Продублируйте дословно фрагмент страницы ниже, начиная со слов «В метро я ехал» и вплоть до слов «получила необходимое разрешение.» включительно.

═══ Страница

За всем происходящим из ниши, из полумрака следил методист, похожий на детсадовскую нянечку, которой дети надоели до смерти.
Дальше была моя очередь. Я спел три песни из репертуара Жар-птицы - те, что такая публика могла хоть как-то воспринять, т.е. лирическо-акустические. Моё выступление было воспринято благосклонно. Ещё более благосклонно был воспринят мой возраст: "Наконец-то у нас появился представитель молодого поэтического поколения!" - радовались дамы.
Следующим на авансцену вышел мужчина в летних сандалиях. Он заявил, что источник его вдохновения – народные частушки, и что он работает в этом жанре, но без аккомпанемента. Открыл тетрадочку и скороговоркой, подвывая на рифмах, начал напевать что-то про сеновалы и завалинки. На фоне его яркой семитской внешности это смотрелось довольно комично, но главный сюрприз был впереди. Постепенно в его частушках начали появляться эротические образы, а эмоциональный накал крепчал с каждой минутой: если вначале он в наиболее драматичные моменты вставал на цыпочки, то скоро начал подпрыгивать. Не знаю, как остальные, но довольно быстро я понял, что в частушках описываются позы из "Кама сутры" в колхозно-совхозном переложении. Особенно почему-то запомнилась рифма "был вечер… закинула ноги на плечи". Дамы покраснели, начали махать руками: "Хватит, хватит!". "Нет, вот ещё одна!" - ответствовал распоясавшийся "Гердт". В нише встрепенулся методист, попросил исполнителя "прекратить безобразие", а остальным заявил, что заседание закрыто: время, товарищи, время…

Когда все ушли, я спросил у методиста, есть ли у меня шанс получить через это объединение литовку. "Ну, ты же видел, кто здесь собирается." - ответил он – "Никаких шансов…".
В метро я ехал вместе с "Гердтом". Он не смотрел в мою сторону, а я косился на его сандалии, набухшие от растаявшего снега …
Больше я на заседания самодеятельных авторов не ездил.

Была ещё одна попытка легального получения литовки. Знающие люди подсказали мне, что в Московском КСП (Клубе самодеятельной песни) есть своя собственная печать, которую они ставят на тексты, и что решают вопрос "ставить – не ставить" они сами, т.е. их внутренний худсовет. Это было обнадёживающе: все-таки не МОДСТ, а интеллигентные люди – инженеры, учёные, учителя и т.д. Ходили слухи, что "Машина времени", которая к тому времени стала филармоническим коллективом и каталась по всему Союзу, именно у них получила необходимое разрешение.

══════
═══ Список данных

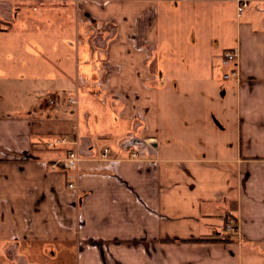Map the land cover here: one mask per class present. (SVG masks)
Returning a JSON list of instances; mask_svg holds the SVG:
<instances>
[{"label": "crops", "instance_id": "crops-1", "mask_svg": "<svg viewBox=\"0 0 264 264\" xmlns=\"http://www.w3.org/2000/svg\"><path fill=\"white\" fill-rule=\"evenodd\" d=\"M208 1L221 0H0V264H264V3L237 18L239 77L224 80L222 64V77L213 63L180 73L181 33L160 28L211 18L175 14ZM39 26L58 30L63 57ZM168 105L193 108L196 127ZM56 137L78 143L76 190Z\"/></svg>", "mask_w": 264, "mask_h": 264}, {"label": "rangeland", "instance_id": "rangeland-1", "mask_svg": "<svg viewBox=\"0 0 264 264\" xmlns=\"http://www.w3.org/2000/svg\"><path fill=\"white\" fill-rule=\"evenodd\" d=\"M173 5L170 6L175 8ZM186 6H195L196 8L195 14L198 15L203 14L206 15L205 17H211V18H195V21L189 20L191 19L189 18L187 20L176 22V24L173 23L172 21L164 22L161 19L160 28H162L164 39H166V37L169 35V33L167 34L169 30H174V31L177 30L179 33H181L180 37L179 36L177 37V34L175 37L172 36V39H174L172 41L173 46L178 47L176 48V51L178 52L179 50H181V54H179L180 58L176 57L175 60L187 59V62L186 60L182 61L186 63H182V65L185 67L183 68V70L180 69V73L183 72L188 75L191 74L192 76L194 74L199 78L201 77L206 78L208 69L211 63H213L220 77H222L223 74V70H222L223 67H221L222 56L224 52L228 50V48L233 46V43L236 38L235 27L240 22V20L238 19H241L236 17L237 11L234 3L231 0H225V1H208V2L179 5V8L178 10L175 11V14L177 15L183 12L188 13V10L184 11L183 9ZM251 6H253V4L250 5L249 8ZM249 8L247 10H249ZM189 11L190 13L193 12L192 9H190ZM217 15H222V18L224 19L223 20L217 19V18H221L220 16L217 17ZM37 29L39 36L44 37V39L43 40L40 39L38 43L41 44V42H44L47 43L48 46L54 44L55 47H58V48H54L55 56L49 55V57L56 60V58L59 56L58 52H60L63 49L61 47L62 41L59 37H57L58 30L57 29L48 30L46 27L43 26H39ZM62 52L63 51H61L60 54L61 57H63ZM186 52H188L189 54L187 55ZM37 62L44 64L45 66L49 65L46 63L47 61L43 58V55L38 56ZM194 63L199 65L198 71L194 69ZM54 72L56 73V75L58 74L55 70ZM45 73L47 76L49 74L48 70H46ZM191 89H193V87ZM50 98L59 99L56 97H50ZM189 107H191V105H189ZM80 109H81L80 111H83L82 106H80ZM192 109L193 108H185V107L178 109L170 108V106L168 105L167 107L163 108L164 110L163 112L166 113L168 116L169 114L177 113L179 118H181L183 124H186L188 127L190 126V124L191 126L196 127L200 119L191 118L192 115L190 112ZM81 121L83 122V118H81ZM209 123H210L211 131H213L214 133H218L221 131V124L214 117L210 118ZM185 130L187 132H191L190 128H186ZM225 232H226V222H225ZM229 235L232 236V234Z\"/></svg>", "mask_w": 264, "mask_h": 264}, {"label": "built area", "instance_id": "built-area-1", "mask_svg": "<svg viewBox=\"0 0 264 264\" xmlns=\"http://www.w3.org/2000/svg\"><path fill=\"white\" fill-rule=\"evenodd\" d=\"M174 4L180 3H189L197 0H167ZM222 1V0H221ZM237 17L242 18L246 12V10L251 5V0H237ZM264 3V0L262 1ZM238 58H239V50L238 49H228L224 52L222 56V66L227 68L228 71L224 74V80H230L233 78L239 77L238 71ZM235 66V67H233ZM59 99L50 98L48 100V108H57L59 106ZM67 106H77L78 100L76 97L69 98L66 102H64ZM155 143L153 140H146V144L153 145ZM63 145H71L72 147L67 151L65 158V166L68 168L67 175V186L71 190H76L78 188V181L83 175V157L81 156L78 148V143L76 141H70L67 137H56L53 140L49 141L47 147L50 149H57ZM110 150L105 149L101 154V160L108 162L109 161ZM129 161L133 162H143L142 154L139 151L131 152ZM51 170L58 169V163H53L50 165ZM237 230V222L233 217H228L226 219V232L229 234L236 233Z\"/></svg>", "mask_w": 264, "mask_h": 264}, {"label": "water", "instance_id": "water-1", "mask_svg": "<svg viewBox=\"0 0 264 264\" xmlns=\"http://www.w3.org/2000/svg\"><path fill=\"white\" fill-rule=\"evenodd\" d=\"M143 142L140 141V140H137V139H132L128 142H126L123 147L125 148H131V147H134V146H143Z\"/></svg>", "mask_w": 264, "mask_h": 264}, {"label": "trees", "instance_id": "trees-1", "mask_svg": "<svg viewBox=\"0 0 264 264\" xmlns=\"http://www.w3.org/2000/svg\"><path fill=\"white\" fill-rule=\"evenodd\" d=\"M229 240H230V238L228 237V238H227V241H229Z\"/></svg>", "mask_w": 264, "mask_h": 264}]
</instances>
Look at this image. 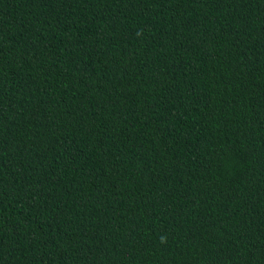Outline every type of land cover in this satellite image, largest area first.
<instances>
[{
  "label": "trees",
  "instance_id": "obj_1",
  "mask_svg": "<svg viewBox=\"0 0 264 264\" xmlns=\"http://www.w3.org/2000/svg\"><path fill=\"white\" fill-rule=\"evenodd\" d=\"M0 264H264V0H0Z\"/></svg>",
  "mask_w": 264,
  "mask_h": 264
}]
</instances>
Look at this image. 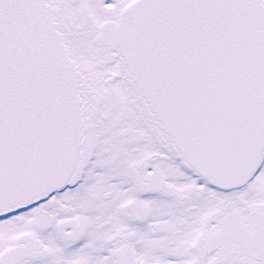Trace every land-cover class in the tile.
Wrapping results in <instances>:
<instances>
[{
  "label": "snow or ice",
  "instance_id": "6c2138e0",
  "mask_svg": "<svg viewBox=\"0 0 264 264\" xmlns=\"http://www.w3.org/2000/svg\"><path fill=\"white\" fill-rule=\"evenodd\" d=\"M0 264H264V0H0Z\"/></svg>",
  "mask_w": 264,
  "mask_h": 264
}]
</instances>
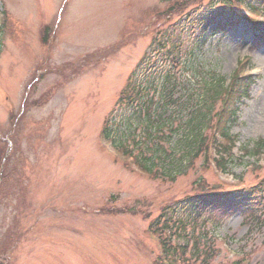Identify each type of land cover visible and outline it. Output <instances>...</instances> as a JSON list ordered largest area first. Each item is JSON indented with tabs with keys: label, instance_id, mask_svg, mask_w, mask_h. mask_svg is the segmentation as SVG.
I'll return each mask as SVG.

══════

Письменный ответ
В метро я ехал вместе с "Гердтом". Он не смотрел в мою сторону, а я косился на его сандалии, набухшие от растаявшего снега …
Больше я на заседания самодеятельных авторов не ездил.

Была ещё одна попытка легального получения литовки. Знающие люди подсказали мне, что в Московском КСП (Клубе самодеятельной песни) есть своя собственная печать, которую они ставят на тексты, и что решают вопрос "ставить – не ставить" они сами, т.е. их внутренний худсовет. Это было обнадёживающе: все-таки не МОДСТ, а интеллигентные люди – инженеры, учёные, учителя и т.д. Ходили слухи, что "Машина времени", которая к тому времени стала филармоническим коллективом и каталась по всему Союзу, именно у них получила необходимое разрешение.